Opera Was What Made the Headlines
Ask music professor Carol Padgham Albrecht to imagine Vienna in the 1790s and she might conjure an opulent performance hall where Mozart’s operas are illuminated by footlights, Hadyn’s quartets waft in the candlelit chandeliers and Beethoven’s pounding symphonies remind Viennese concert goers of the French army marching through Europe.
She might also describe a creative community that gave birth to classical music while monarchs fought over ideas and borders. It was a unique time and place — and one that fascinates her.
“I’ve always been a closet history buff,” Padgham Albrecht said. “I’ve always found it interesting to know what a piece of music might have meant within its culture, how it functioned and how it was received during that particular time. And Vienna during this era is particularly fascinating.”
Padgham Albrecht, who is an expert in 18th century Viennese concert life, recently began to study the popular obsession with opera among the people of the era.
“I discovered that opera was what made the headlines, what people were interested in reading about in the journals of the day. … One of the big surprises was to see the ‘second run’ of Mozart’s Italian operas being performed in Vienna, but all translated into German,” she said. “Then there were the singers themselves, most of whom did not appear in the standard musical reference books, so I felt compelled to flesh out more of the details there. And I just got hooked.”
Delving into the Austrian Theater Museum’s archives, she has spent years learning about the lives of the performers.
“Just by looking at the daily theater playbills, you get a feeling for the individuals as you see them alternate in productions, day after day,” Padgham Albrecht said. “They would post the playbills each day, and if there was some change — say, one of the singers was sick — the management would write in by hand that due to so- and-so’s indisposition, or fever, or whatever, they could not perform and would instead substitute another production. So you can get an idea of everyone’s health!”
In addition, she was surprised to discover economic gender equality.
“It was quite an eye-opener to see the top female singers making salaries equal to those of their male colleagues, and in some cases outstripping them entirely,” she said. “One of the high earners, Irene Tomeoni, did particularly well. She was able to buy two houses within the city, as well as a villa out in one of the suburbs. She was able to sustain herself as a widow through 25 years of retirement on rental income alone. And consider that she was able to buy real estate in her own name, without some male guarantor.”

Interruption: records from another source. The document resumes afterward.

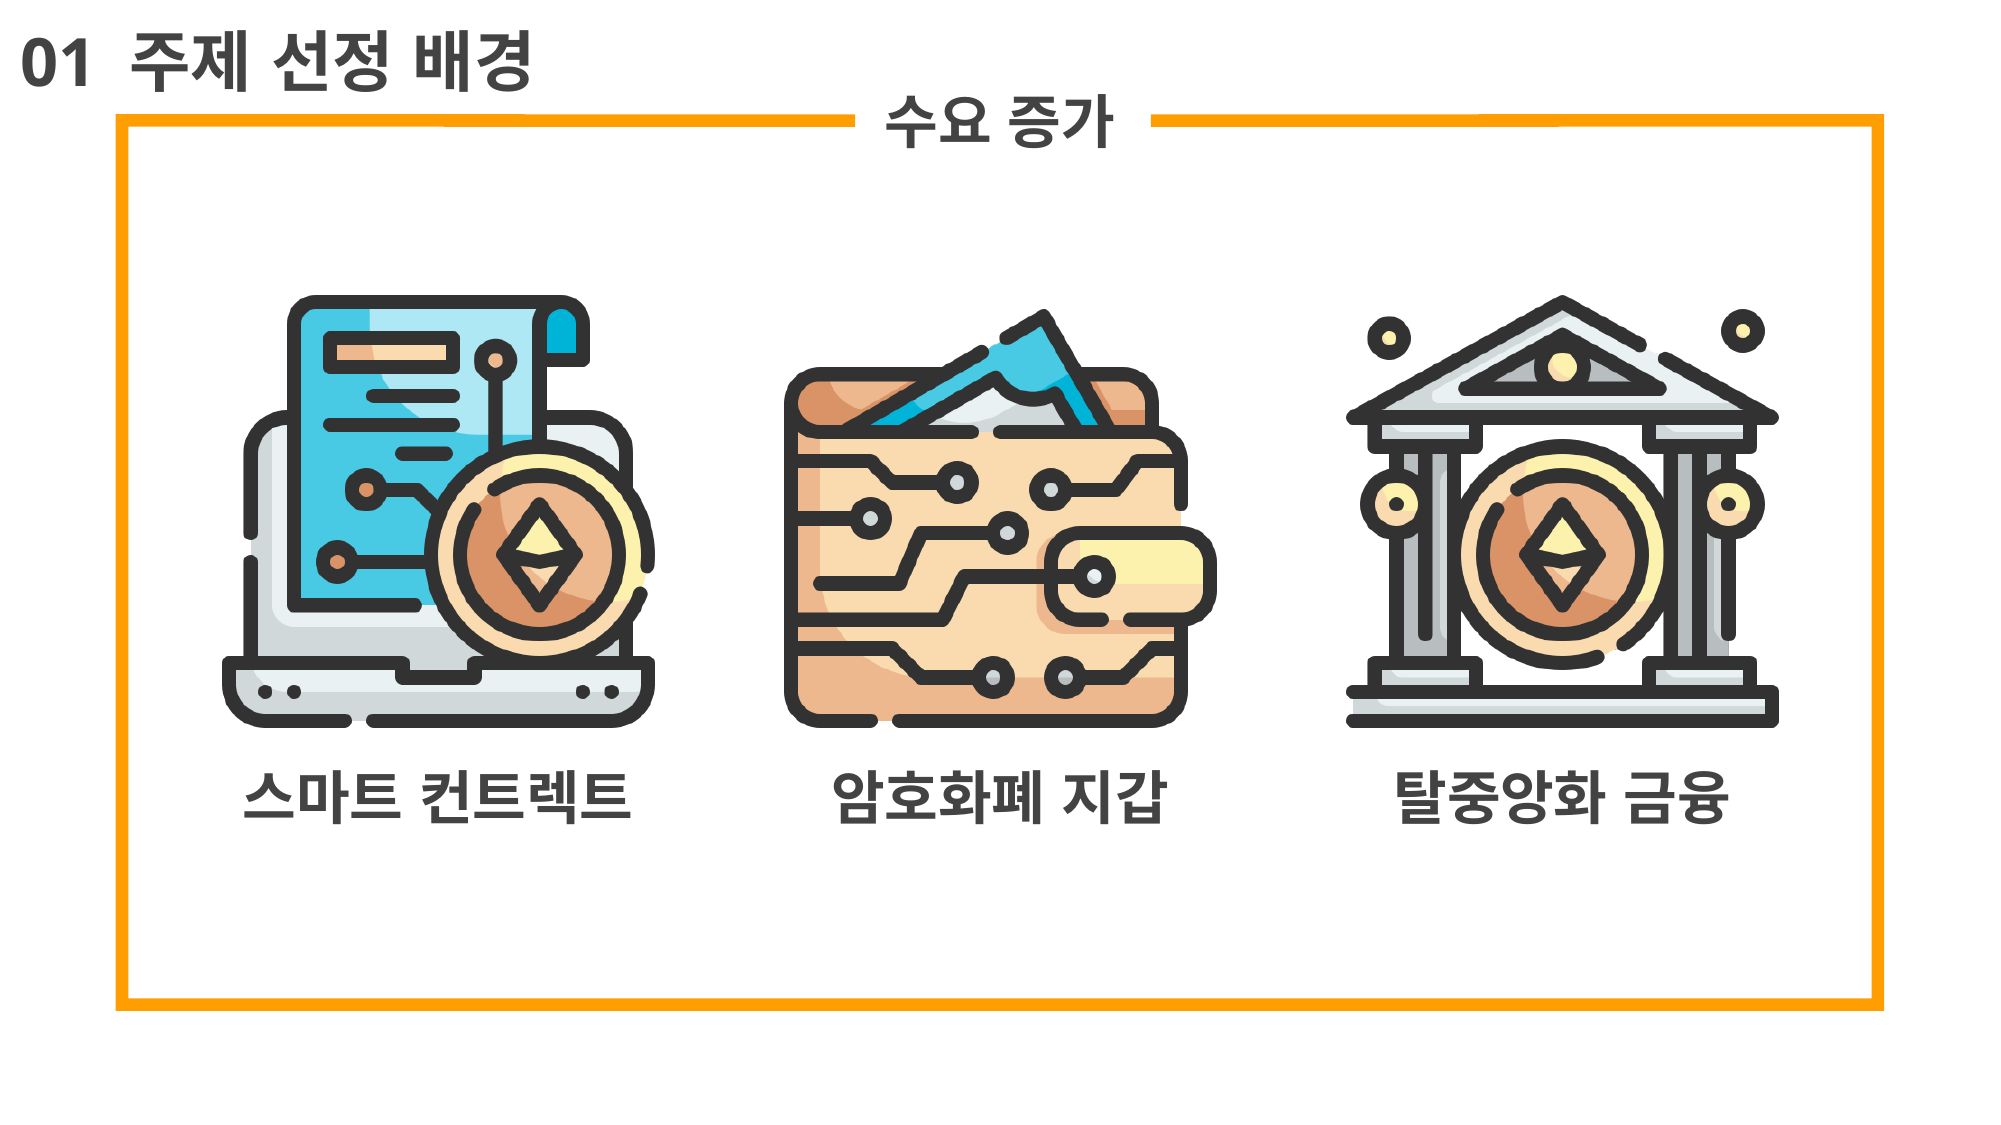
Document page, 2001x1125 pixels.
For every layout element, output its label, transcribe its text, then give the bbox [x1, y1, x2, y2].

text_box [769, 280, 1231, 845]
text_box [207, 280, 669, 845]
text_box 수요 증가 [720, 65, 1280, 191]
text_box 01 주제 선정 배경 [0, 0, 1188, 125]
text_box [1331, 280, 1793, 845]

However, Padgham Albrecht said it was not unexpected to realize the natural interdisciplinary nature of her research.
“The humanities relate to people, and my research delves into people’s everyday lives,” she said. “From a more sociological stance, these opera singers function as an occupational group, and examining their daily professional activities and genealogical trails is leading to a picture of how they lived and worked.”
It also helps her UI students better understand how they, as performers, contribute to society.
“Not everyone inherently relates to opera, but they do relate to people. And for vocal students, it makes sense to know how earlier generations of singers sustained their careers.”
It is also a better way to teach music history.
“Music is an aspect of overall human behavior, not something that just happens in a bubble,” Padgham Albrecht said. “I think it’s easier to understand the role of music, art, literature and theater if you view them in the context of the times in which they were created. And, I think it’s just more interesting that way.”
Padgham Albrecht, who has given conference presentations and has published several articles, plans on putting her research together in a book, tentatively titled, “Tales of the Distinctive and the Dysfunctional: Opera Singers in Vienna, 1792-1810.”
“That would kind of sum it up,” she said.